Importantly, there were concrete actions. Biden committed to providing $690 million to fight corruption, support free elections and advance technologies that support democracy. The U.S. joined other nations in an agreement to oppose cyberattacks and the misuse of commercial spyware. Biden signed an executive order rejecting government use of technologies that target journalists and human rights activists.
But while some nations have made progress, Freedom House says that global democracy has been in overall decline for 17 years. And some important participants in the democracy summit are facing questions about their commitment to democratic values and processes. Israel, a key U.S. ally, was racked by protests over Prime Minister Benjamin Netanyahu’s attempt to weaken the judiciary. In India, an opposition leader was jailed for defaming the president. In France, there has been widespread outrage over the president’s action to raise the retirement age. Mexico is weakening an elections oversight agency.
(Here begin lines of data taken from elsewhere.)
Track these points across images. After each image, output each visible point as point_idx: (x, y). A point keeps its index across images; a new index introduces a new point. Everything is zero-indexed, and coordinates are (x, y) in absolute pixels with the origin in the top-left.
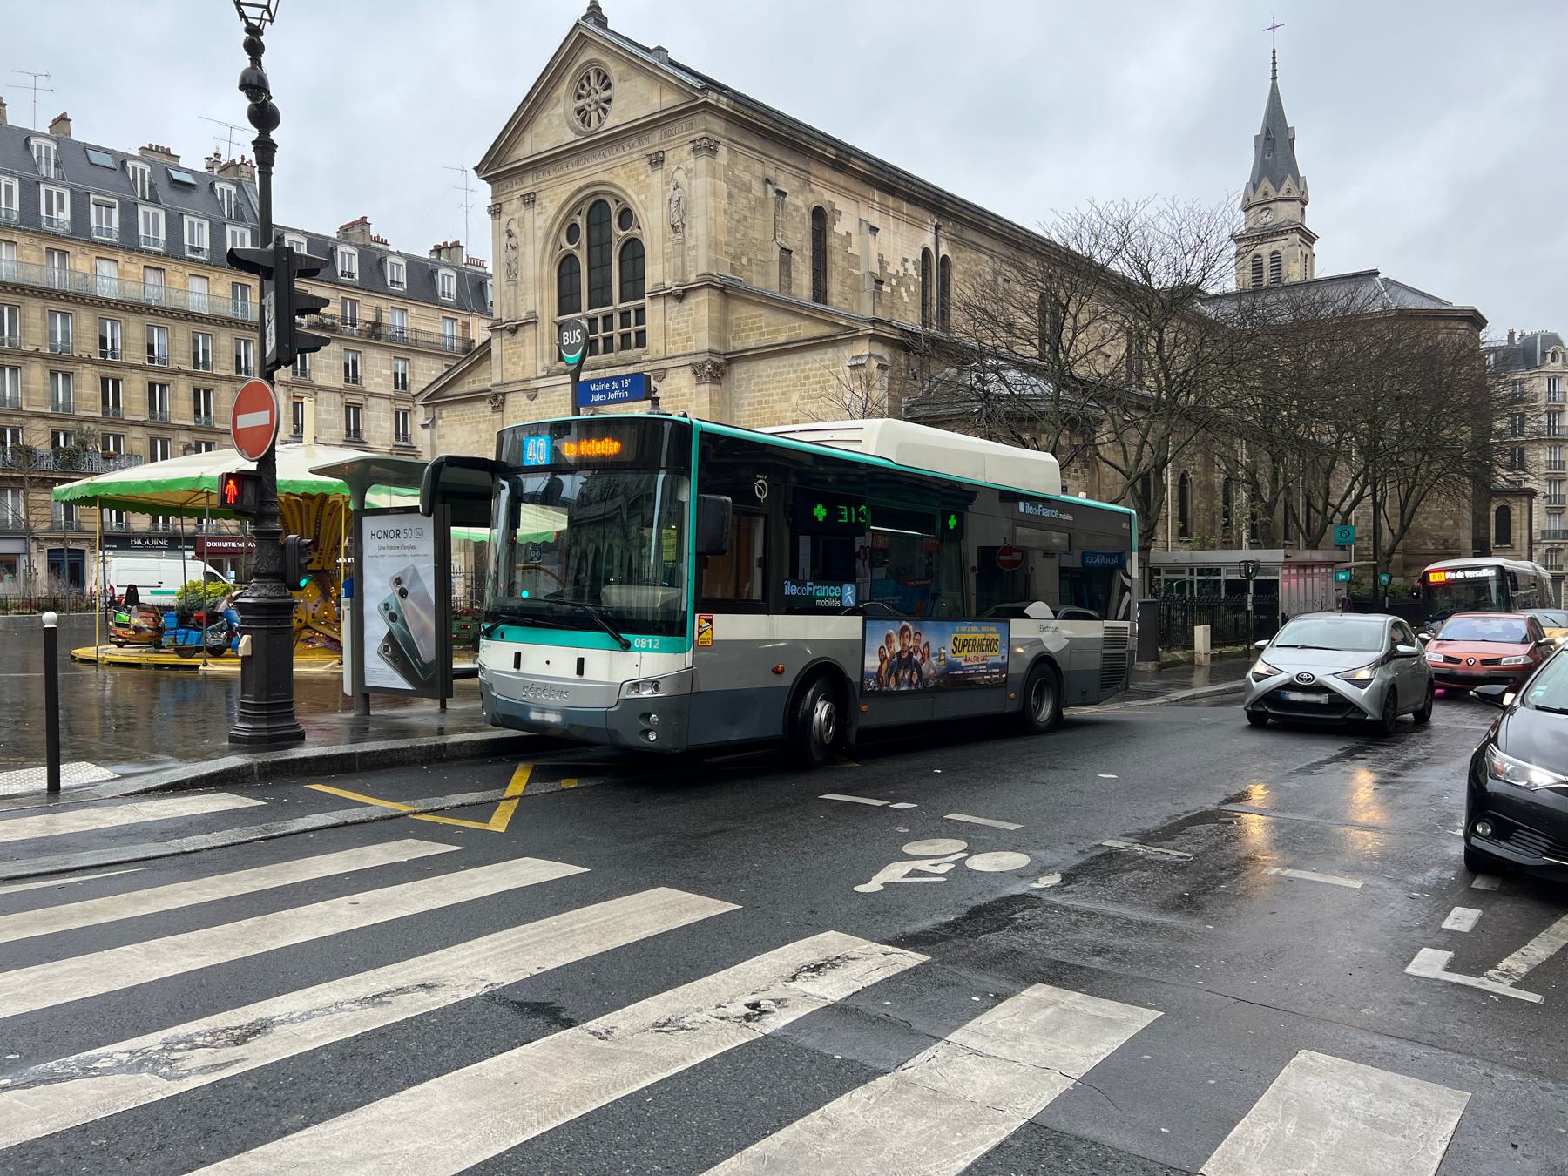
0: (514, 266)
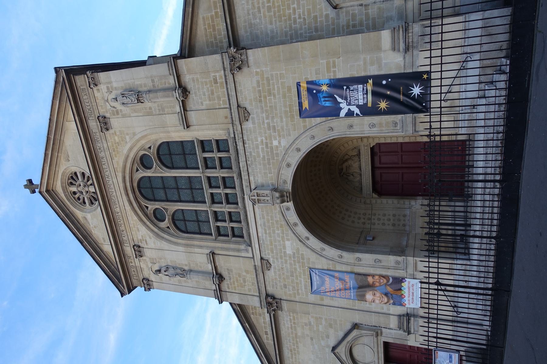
0: (179, 271)
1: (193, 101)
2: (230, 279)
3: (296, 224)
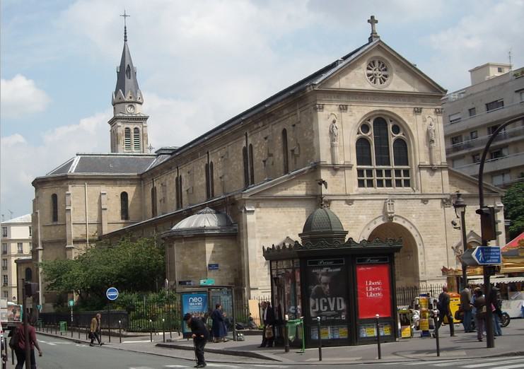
3: (375, 223)
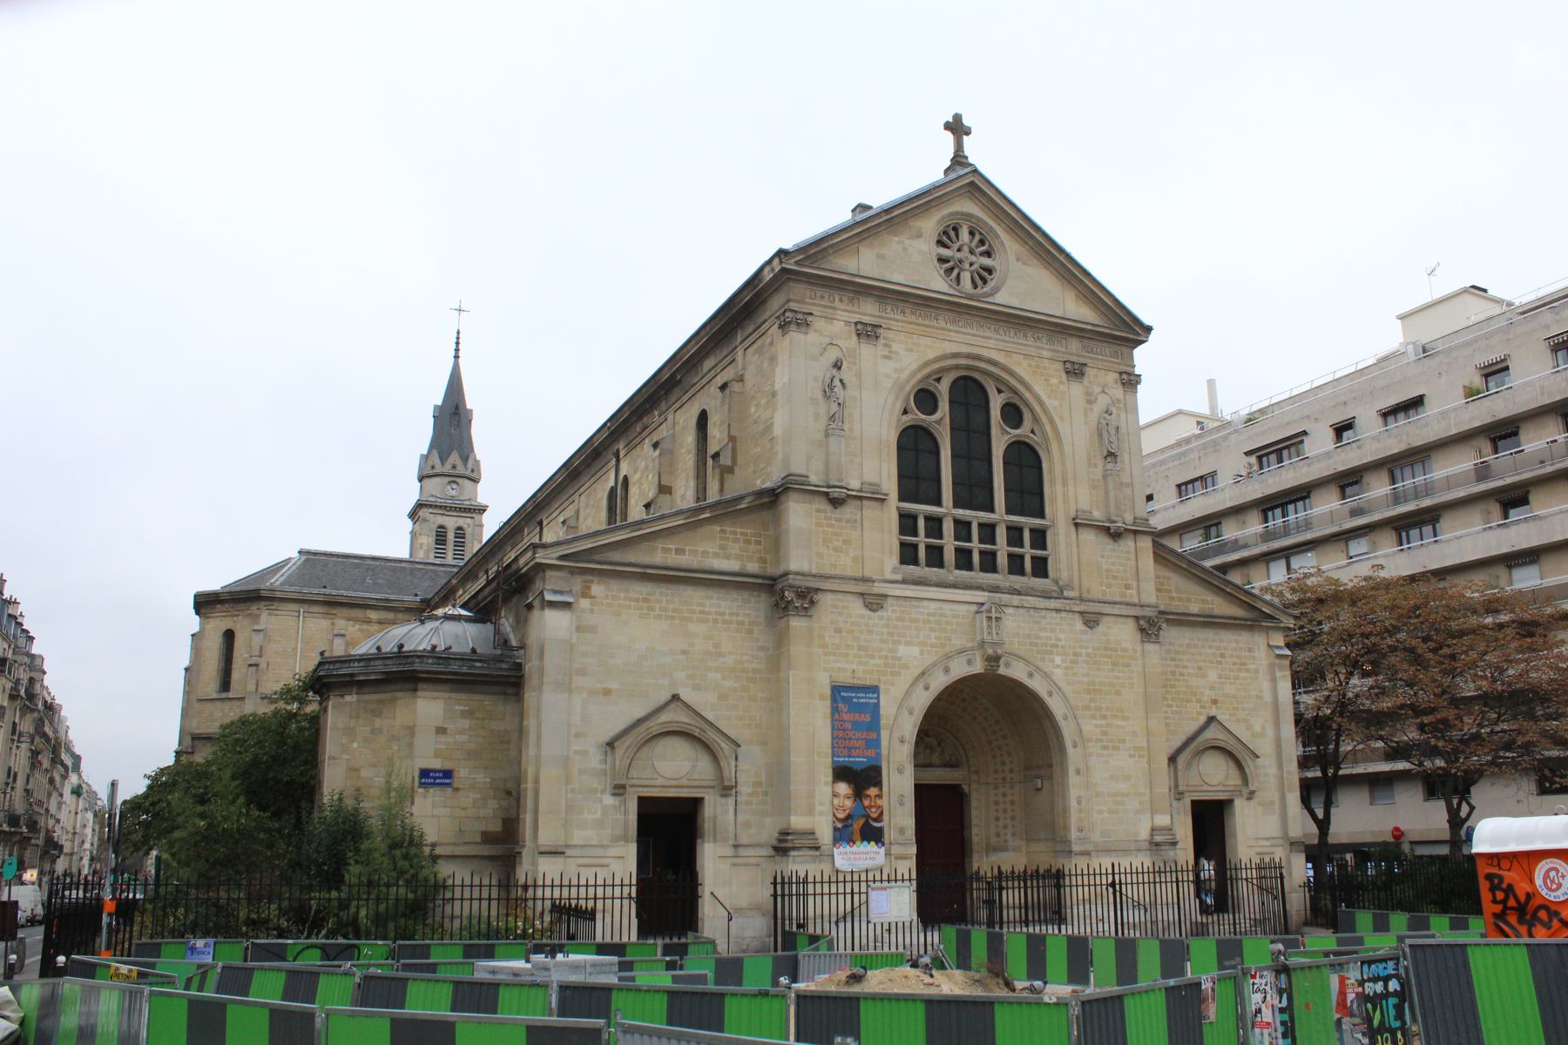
1: (1105, 540)
2: (839, 520)
3: (947, 670)
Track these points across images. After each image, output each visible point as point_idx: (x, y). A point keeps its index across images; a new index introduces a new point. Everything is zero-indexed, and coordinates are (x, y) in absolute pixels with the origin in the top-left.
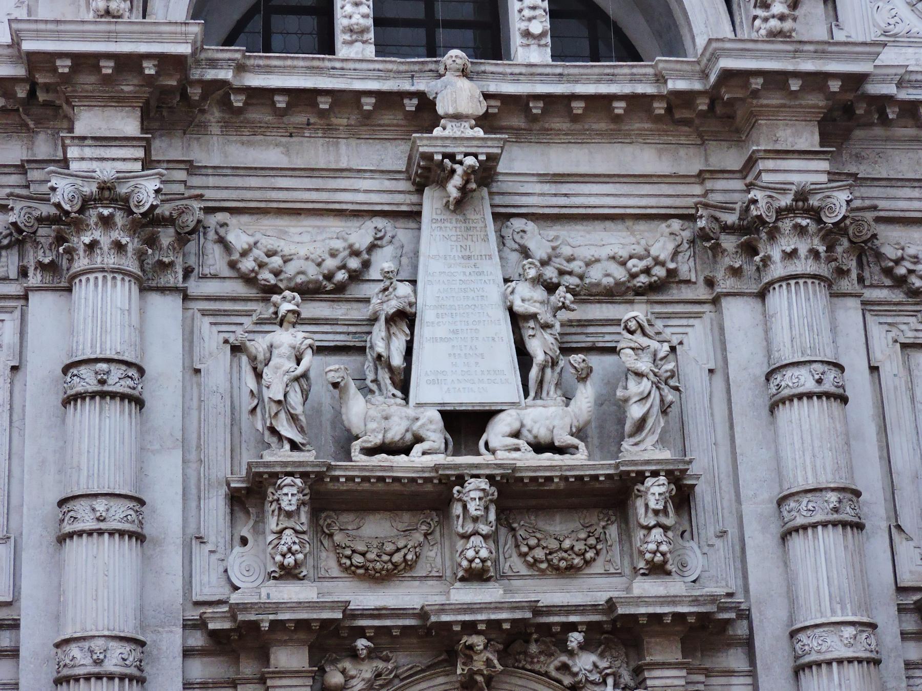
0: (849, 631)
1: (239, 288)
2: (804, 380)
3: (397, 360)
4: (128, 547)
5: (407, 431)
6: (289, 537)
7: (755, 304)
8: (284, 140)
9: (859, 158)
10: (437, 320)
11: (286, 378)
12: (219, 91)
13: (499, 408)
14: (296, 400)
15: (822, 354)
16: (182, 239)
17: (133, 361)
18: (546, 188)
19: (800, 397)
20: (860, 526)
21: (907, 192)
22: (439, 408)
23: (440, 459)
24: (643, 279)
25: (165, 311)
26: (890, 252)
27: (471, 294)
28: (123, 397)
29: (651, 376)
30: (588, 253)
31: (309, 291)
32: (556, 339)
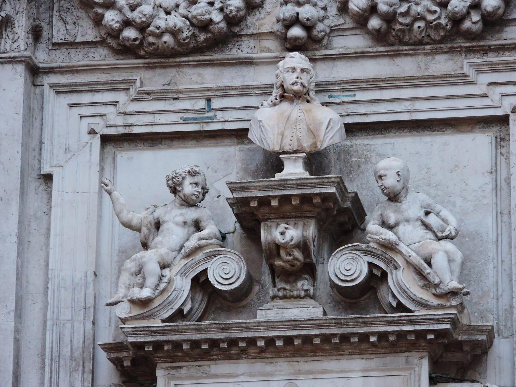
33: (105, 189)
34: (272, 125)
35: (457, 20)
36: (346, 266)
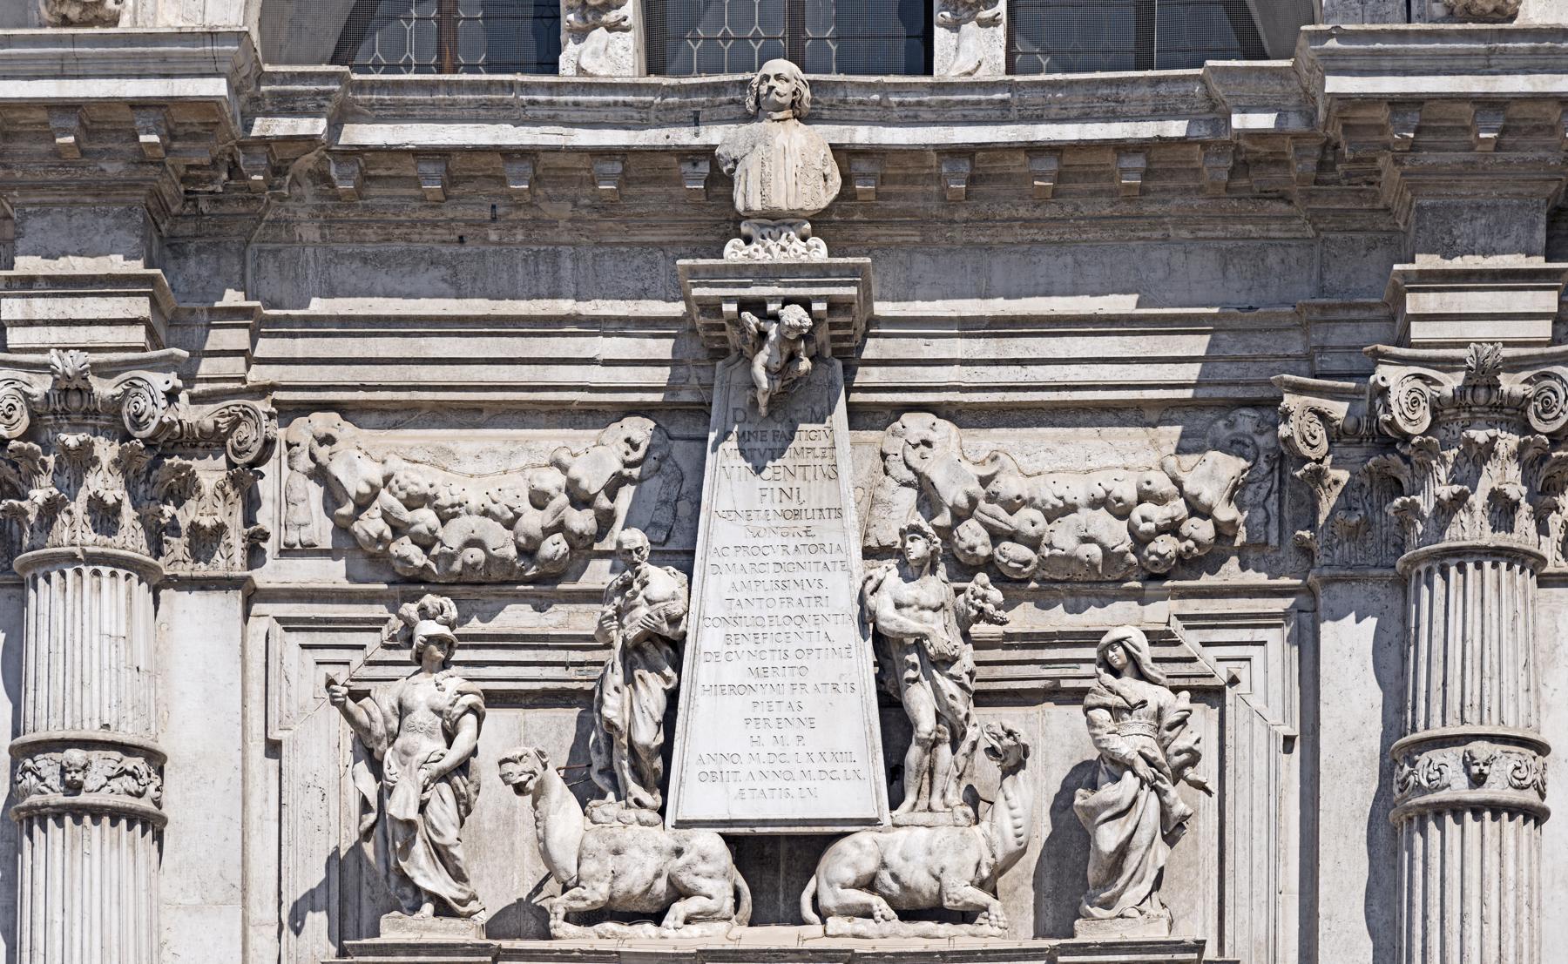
3: (647, 735)
5: (658, 875)
8: (446, 250)
10: (726, 649)
11: (422, 776)
13: (839, 829)
14: (444, 817)
15: (1495, 719)
17: (136, 741)
19: (1439, 811)
22: (722, 830)
24: (1166, 545)
27: (796, 593)
28: (116, 815)
29: (1141, 765)
30: (1048, 494)
31: (483, 584)
32: (962, 686)
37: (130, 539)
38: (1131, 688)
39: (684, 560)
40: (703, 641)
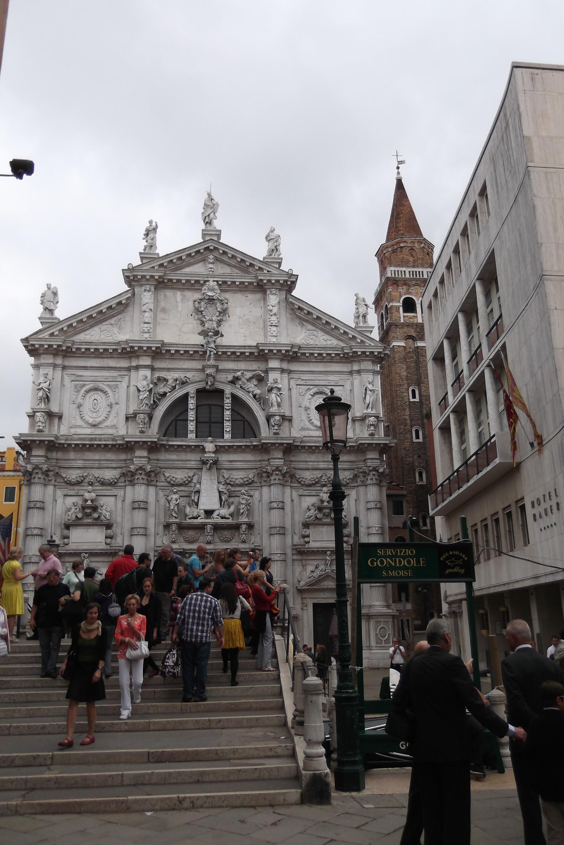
0: (279, 555)
1: (166, 484)
2: (275, 505)
3: (196, 501)
4: (143, 537)
6: (174, 535)
7: (268, 487)
9: (293, 456)
12: (164, 445)
16: (156, 475)
18: (229, 463)
20: (284, 534)
21: (302, 463)
23: (203, 521)
24: (246, 482)
25: (152, 490)
26: (298, 476)
30: (236, 477)
33: (64, 503)
34: (87, 496)
35: (111, 483)
36: (96, 515)
37: (145, 482)
38: (244, 496)
39: (200, 483)
40: (202, 491)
And there was not much consensus, among nations involved in the summit, on what a commitment to democracy should look like. For example, a declaration of principles supporting fair and free elections and criticizing Russia’s invasion of Ukraine was initially endorsed by fewer than 75 participating countries.
There have also been signs that American democracy may not be as robust as we’d like to think. Many of Donald Trump’s followers joined him in rejecting the outcome of the 2020 election. The Jan. 6, 2021, attack on the Capitol threatened a cornerstone of democracy, the orderly transition of power. Skeptics might suggest we should clean up our own house before lecturing others.
But working with other nations to strengthen democracy should be a key part of America’s role in the world. Biden called for organizing global democracy summits when he campaigned for the presidency, and the first took place in late 2021. For the second, last month, hosting was broadened to include more countries. The summit was timely and encouraging, but challenges remain.
Biden rightly said that democracy is “hard work” and it “must be protected constantly.” Both are unquestionably true. The United States was created as a radical and optimistic experiment in representative democracy, and our history shows that it has been a great success. But will democracy continue to thrive, in the U.S. and globally? There are no guarantees that it will.